Financials (XLF) remains challenged by the uncertainty issues. But, the Fed is committed to hiking interest rates and the longer term view is to own the sector. You have to be willing to stomach the volatility and add to the position on weakness. Moved back above the $24.50 mark added positions. $24.70 entry. Still challenged… Stop $24.70 on the positions. Selling to end the week a big negative and raised stop to break even on the position. Negative as concerns over the global economics and Fed wanting to break up big banks. Bounced off support and looking for new opportunities.
Energy (XLE) failed attempt to bounce… the one day of positive for the sector… sold lower again and broke the $73 support putting the downside back in play. ERY is the short ETF trade. $23.35 entry. Hit entry and added to the position. Stop $23.35. Let it run it’s course. Gone vertical on drop in crude. Stop at $26 now on positions. Thus why we set the stops… big reversal in energy stocks and hit our stops on the trade took the exit. Now we watch how this unfolds.

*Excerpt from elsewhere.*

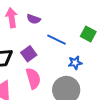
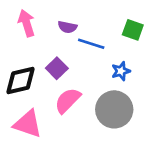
purple semicircle: (34, 19) -> (67, 27), moved
pink semicircle: (33, 78) -> (68, 100), turned -110

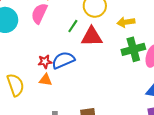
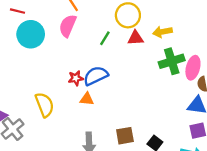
red triangle: (92, 37) -> (136, 38), moved, size x0.7
orange triangle: (45, 80) -> (87, 99), moved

- Crude oil – moved lower in response to the global fear. Short side trade remains and watching to see how this plays out. Setup for a short trade on the commodity with SCO entry at $61.50. Raise stop to $84.90 on balance. Sold half of position at the $70.30 mark, let the balance run. End week lower and raised the stop… patience. Hit stop and took the exit… watching how it unfolds short opportunity may not be done yet.
Treasury bond (TLT) The bond reversed off the low and cleared the $119 resistance and $120.50. The upside is fear driven… not enough fear to justify, but money has rotated nonetheless. I like the TBT (short trade still) play and we are watching for the entry to develop as the anxiety fades. Entry $47.15 as it stand now. Another rally in bond as rates move lower on fear/anxiety. Some selling in bond Tuesday… big question it the FOMC meeting today.
Consumer Discretionary (XLY) Held support at the $74.50 level and keeping the trend moving higher… break above $77 helped for the trend to continue upside move. Trend fundamentally on the consumer is flat and that is keeping things in check for now. $77 exit point raised stop. Still plenty of work to do, but watching with suspect eye as the upside move failed to hold on Friday. Recovered from the selling on Monday… watch and let it unfold.
“Vision without action is a daydream… Action without vision is a nightmare.” Japanese Proverb.